A recent study conducted by van Duinen et al. (2004) has been explicitly designed to test the hypothesis of whether CO2-induced PA activatesthe HPA axis. A 35% CO2 challenge was applied to 23 PD patients and 20 healthy controls, and salivary cortisol was measured before and after the challenge. Although the increase in anxiety indices determined by CO2 inhalation was far more pronounced in patients than in controls, in neither group salivary cortisol was significantly increased.
Altogether, the reported results indicate that the PA induced by CO2 inhalation does not activate the HPA axis. Nevertheless, a study carried out in healthy volunteers reported that a single inhalation of 35% CO2 increased blood pressure and subjective fear, and activated the HPA axis (Bailey et al. 2003).

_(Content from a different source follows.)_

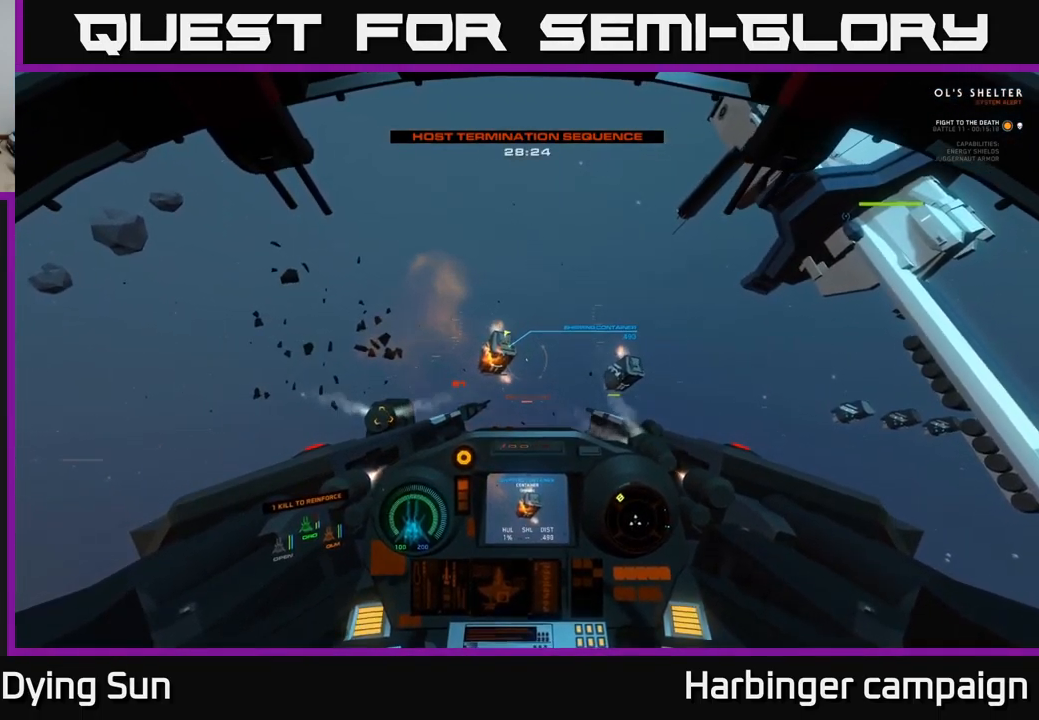
{"buttons": [], "left_stick": "left", "right_stick": "up-left", "events": [[17, "left_stick", "center"], [67, "right_stick", "center"], [433, "right_stick", "up-left"], [500, "left_stick", "left"]]}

Based on preclinical evidence indicating that the neuropeptide colecystokinin (CCK) played a role in anxiety, a pilot study has been conducted in panic patients with the tetrapeptide CCK-4, which readily crosses the blood-brain barrier (Bradwejn et al. 1990). All 11 patients that participated in the investigation panicked after the IV injection of 50 µg of CCK-4, and none did so after placebo. The patients reported that the chemically-induced PA was similar to the real-life PA, except that they were more abrupt. They also resembled the PA induced by single inhalation of 35% CO2 more than that induced by flumazenil. Although CCK-4 can induce a PA in healthy volunteers, PD patients are more susceptible to the panicogen; reported panic rates caused by 25 and 50 µg of CCK-4 were 91 and 100%, respectively in PD patients as compared to 17 and 47% in healthy volunteers (Bradwejn et al. 1991). The effect of CCK-4 is also antagonized by selective CCK-B antagonists, indicating that this type of CCK receptor mediates the panicogenic action of CCK-4. Further validating the CCK model of PA, it has been reported that pre-treatment with antipanic drugs, such as imipramine and fluoxetine antagonize CCK-4-induced PA (for a review, see Bourin et al. 1998). An interaction between CCK and BZD is indicated by reported results showing that vigabatrin, an inhibitor of the GABA-transaminase enzyme that metabolizes GABA as well as the BZD agonist and antipanic agent alprazolam attenuate the CCK-4-induced PA (Zwanzger et al. 2001, 2003). Overall, these results place CCK-4 at a high rank as a panicogenic agent.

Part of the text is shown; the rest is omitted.